Today, the Orpheum Theater is famous as a concert venue. Live albums by The Police, U2, and Aerosmith have all been recorded in the space; when the theater transitioned from movies and vaudeville to music in the early 1970s, James Brown was among the first performers. Over the years, it’s been known as the Orpheum, the Aquarius, the Music Hall, and the Empire Theater.

The Orpheum, however, was originally built in 1852 as a classical music venue, hosting the Boston Symphony Orchestra and the New England Conservatory of Music shortly after their conception in 1881. It was known then as the Boston Music Hall, and in addition to classical performances, notable speakers were brought to lecture there, including Harriet Beecher Stowe and Oscar Wilde. In 1900, with the expansion of the city and the construction of the subway, the symphony moved to Symphony Hall and ownership of the space changed hands several times before it was remodeled and reopened as a vaudeville theater in 1916.

------------------------------

**Tasks to perform**.
**a.** Please write out the part of the Orpheum Theater passage between "Today, the Orpheum" and "the Empire Theater.", inclusive.
**b.** Extend the Orpheum Theater passage with what comes after its last sentence.

**Given material**.
------------------------------

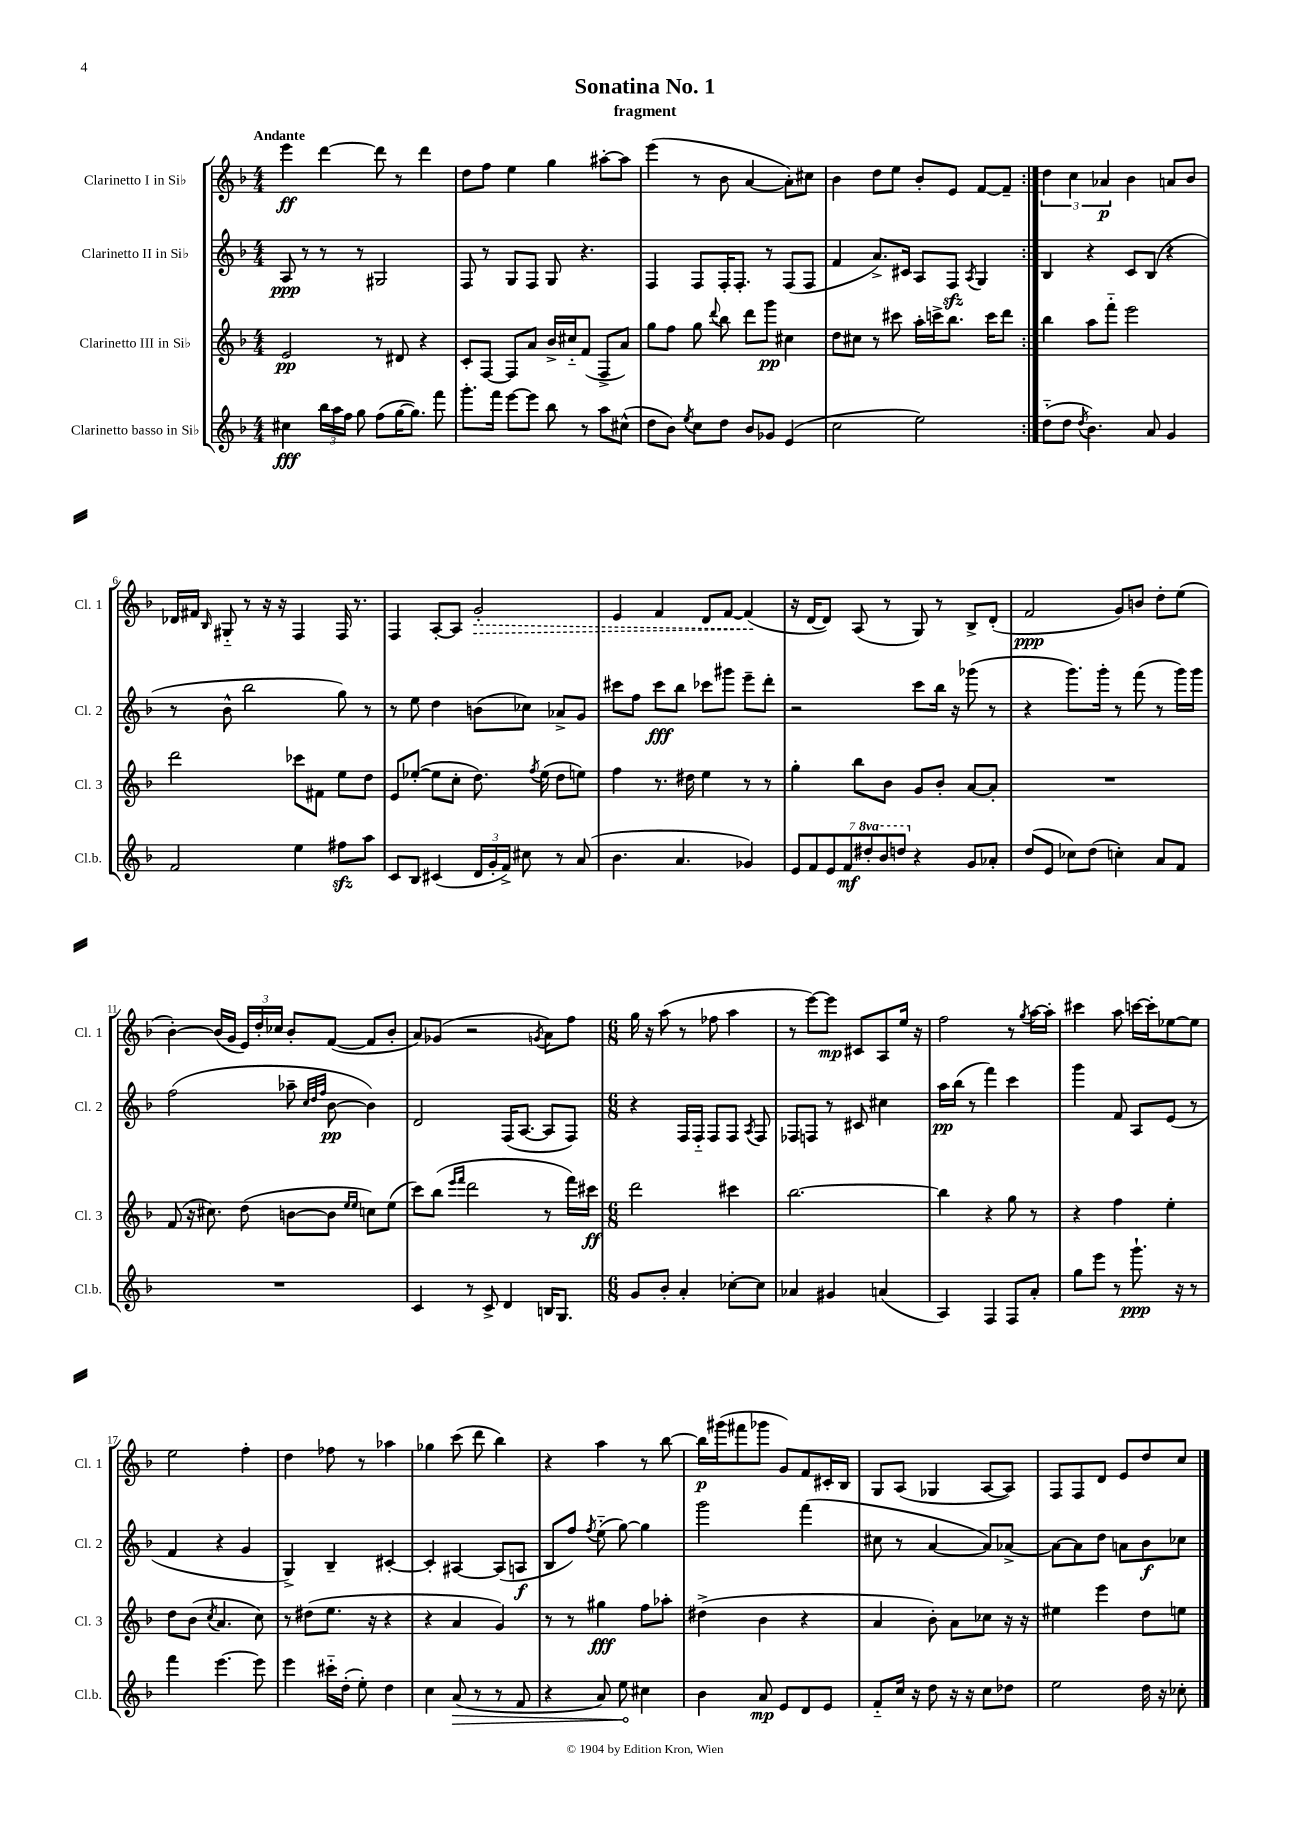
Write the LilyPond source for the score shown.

------------------------------

**Exercise responses**.
**a.**
Today, the Orpheum Theater is famous as a concert venue. Live albums by The Police, U2, and Aerosmith have all been recorded in the space; when the theater transitioned from movies and vaudeville to music in the early 1970s, James Brown was among the first performers. Over the years, it’s been known as the Orpheum, the Aquarius, the Music Hall, and the Empire Theater.

**b.**
While still in its earliest iteration, however, the Boston Music Hall served as the setting for the finale of Henry James’ 1885 novel The Bostonians. Though James is known as a transatlantic author, frequently writing about Americans in Europe, he lived in Boston for some years in the mid-1860s. The Bostonians chronicles the relationship between two Boston feminists, Olive and Verena, and the southern lawyer, Basil Ransom, who falls in love with Verena and seeks to draw her away from the city’s radical influences. Much of the novel details the political movements in Boston at the time and Ransom and Olive’s competition for Verena’s interest. In the final, dramatic scene, Ransom describes the Boston Music Hall:

“The place struck him with a kind of Roman vastness; the doors which opened out of the upper balconies, high aloft, and which were constantly swinging to and fro with the passage of spectators and ushers, reminded him of the vomitoria that he had read about in descriptions of the Colosseum…. The hall was so capacious and serious, and the audience increased so rapidly without filling it…”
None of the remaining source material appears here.